CD34+CD15+CD56− cells could be the human equivalent of the resident adipose progenitors described recently in mouse muscle [16, 17]. Indeed, the mouse cells display a close surface immunophenotype CD31−CD45−α7-integrin− CD34+CD90+CD140a+Sca-1+, are localized in the interstitial space, are not related to a known lineage such as satellite or vascular-derived cells and are only adipogenic. In addition, we previously reported that human skeletal muscle-derived CD34+ cells containing CD34+CD15+CD56− cells are able to form adipocytes in vivo, contrary to CD34− cells, in the same mouse model of injured muscle with adipose deposition used to characterize mouse adipogenic populations .
Despite the undetermined origin of CD34+CD15+CD56+ in human skeletal muscle, it is interesting to note that cells with close characteristics are present in other human tissues. Indeed, the CD56+MSCA-1+CD271+ cells described in bone marrow and CD34+CD271+ cells described in adipose tissue displayed common features with CD34+CD15+CD56+cells and also do not belong to classic known lineages [28, 41]. Moreover, CD34+CD15+CD56+ cells should be linked to the CD34+CD31− adipose progenitors described in adipose tissue, and it would be interesting to assess CD15 expression in these preadipocytes [5, 42].

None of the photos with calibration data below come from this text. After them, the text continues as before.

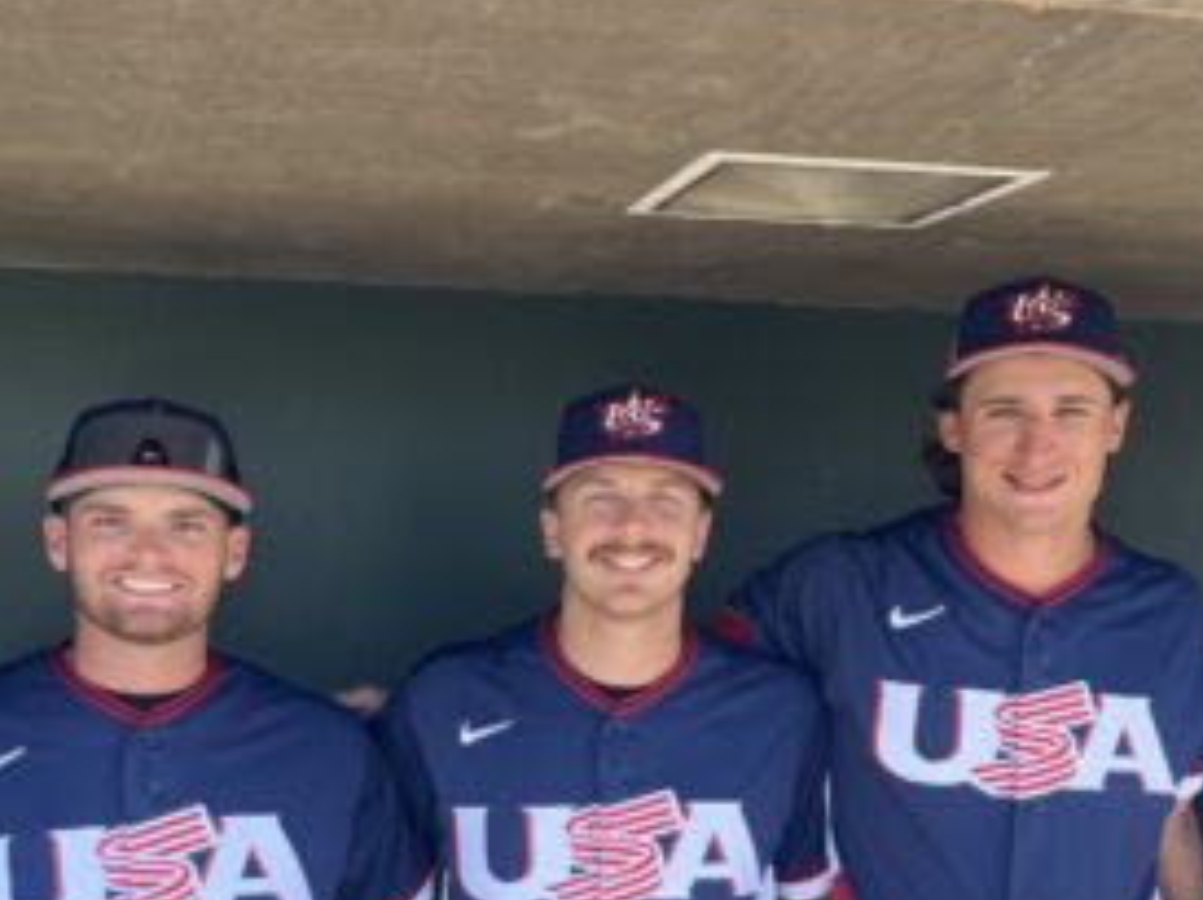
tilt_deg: -4.6
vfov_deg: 25.3
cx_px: 681
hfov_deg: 33.8
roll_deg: -0.5
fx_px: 1979
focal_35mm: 57
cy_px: 680
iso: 40
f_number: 1.6
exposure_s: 1/195
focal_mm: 5.1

In this study, we described the first in vitro dynamic model of commitment in myogenic and adipogenic lineages associated with identified commitment specific markers. Human CD34+CD15+CD56+ primary cells provide an excellent model for studying the myoadipogenic balance, which we and others have long studied in the C2C12 mouse cell line [43–46]. This human model may allow us to decipher the mechanisms leading commitment in myogenic or adipogenic lineages with the possibility of integrating it in a physiological context. This balance is likely very important in dystrophic muscle where many adipocytes replace muscle tissue in relationship with the pathology severity [33, 34]. It is thus of high interest to determine the pathways involved in the commitment of CD34+CD15+CD56+ within the adipogenic lineage in dystrophic versus healthy skeletal muscles. The presented data could pave a new way for controlling fat development in dystrophic muscle and other physiopathological disorders.
This study was supported by the Centre National de la Recherche Scientifique.
DISCLOSURE OF POTENTIAL CONFLICTS OF INTEREST
The authors indicate no potential conflicts of interest.